Micros: The even bigger picture
Beyond macronutrients, foods are further comprised of micronutrients: vitamins and minerals in smaller doses, such as vitamin C and calcium, that help carry out more specific bodily functions. This further emphasizes the importance of consuming calories from nutrient-dense foods. "In North America, we are way overfed but also undernourished," Foy says. "People take in a lot of calories, but the calories they're taking in are empty … your body, on a very basic level, needs [these] raw materials to make its cells."
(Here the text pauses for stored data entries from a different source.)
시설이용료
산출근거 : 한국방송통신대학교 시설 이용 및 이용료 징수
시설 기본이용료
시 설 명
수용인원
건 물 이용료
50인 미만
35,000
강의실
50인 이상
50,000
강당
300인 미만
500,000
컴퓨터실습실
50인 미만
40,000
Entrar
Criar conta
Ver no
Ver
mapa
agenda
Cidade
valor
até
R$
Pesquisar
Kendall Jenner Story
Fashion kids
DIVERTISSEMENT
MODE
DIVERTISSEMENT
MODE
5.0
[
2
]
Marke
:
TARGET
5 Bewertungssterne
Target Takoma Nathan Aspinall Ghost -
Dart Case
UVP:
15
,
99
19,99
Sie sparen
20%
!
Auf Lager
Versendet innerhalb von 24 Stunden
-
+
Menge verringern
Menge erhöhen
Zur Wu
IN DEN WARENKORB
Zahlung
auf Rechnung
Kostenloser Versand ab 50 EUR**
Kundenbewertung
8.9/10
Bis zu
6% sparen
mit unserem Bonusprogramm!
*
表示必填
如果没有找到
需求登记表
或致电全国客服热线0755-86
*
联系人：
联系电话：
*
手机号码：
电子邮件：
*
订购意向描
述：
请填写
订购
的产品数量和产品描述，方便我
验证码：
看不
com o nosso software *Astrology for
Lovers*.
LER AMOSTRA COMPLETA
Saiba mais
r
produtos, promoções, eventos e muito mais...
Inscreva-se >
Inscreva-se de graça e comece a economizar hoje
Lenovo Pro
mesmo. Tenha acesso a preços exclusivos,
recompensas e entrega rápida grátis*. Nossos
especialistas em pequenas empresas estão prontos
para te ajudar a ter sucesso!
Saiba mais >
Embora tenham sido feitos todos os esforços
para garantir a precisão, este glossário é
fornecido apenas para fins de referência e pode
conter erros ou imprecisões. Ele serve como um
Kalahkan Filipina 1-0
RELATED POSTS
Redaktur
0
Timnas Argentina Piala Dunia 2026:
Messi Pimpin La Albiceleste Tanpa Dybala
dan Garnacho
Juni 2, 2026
Without those materials, Foy explains, the body sends cravings for more food, "even though you've already taken in enough calories." Foy credits processed food and grains, artificial sweeteners and high-sugar foods as common empty-calorie offenders. Eating without balance and nutrient density can also tax the immune system and increase inflammation.
It can get tricky...
So, eating the right amount of calories can lead to weight loss, but this approach also needs to be paired with the right quality foods to be healthy and sustainable. It seems relatively simple, but it's definitely not always easy in practice.
One of the biggest issues people face is knowing the true nutritional value of every food and drink they put in their mouth. Not only are labels and restaurant menus hard to decipher, but it's also a challenge to be honest with ourselves. Says Byron, "Even if we're consistently doing food journals, estimating portion sizes involves judging ourselves, and people hate doing that ... Try to tell me what you ate on a given day and it'll be a mix of guesswork and you protecting your ego."
This brutal honesty factor, combined with all that math and label-checking, may be why some are turning away from calories and macros altogether. Tara Miller is a nutritionist who advises intuitive eating, which advocates listening to your body. "I think counting calories, following point systems and obsessing about 'right' or 'wrong' food choices confuses our innate ability to feed ourselves," she says. "It all interferes with our ability to look inward and trust that our body will tell us how much or little we need."
Miller also appreciates how intuitive eating is a long-term solution, unlike dieting, and that the practice is the opposite of restriction. "Restrictive eating ultimately leads to binge eating, obsessing about food, guilt and shame... if health is the goal, I'd rather guide people toward supportive activities — movement, eating fresh foods, sleeping, lowering stress — for how they make the individual feel, rather than use weight as a measure of success."
The ground rules
Whether you're trying to gain, maintain or lose weight, and whether you count calories or not, there are a few weight loss principles that experts tend to agree on. For Byron, consistency is key. "It's underrated — highly underrated," he says. "You know why? Because it doesn't sell. You know what sells? Miracle fat loss cures."
For Foy, it's all about choosing higher-quality food: "[Food] that's in its original state, like quinoa versus quinoa pasta." This also tends to mean there's less chemicals and additives included in the food, especially if it's certified organic or locally grown. Dishes don't have to be complicated either, says Foy. "You don't have to be a good chef. You just have to be able to put things together simply."
Most importantly, experts agree it's crucial that we take the time to be aware of what, and how much, we're putting in our mouths. "Be conscious of how you're feeling when you're eating, because it's very easy to overeat," says Foy, which is a statement that holds true whether we're counting calories or not. She recommends "eating slowly, paying attention to what you're doing and being mindful" to understand how it affects the body and better our relationship with food in the long term.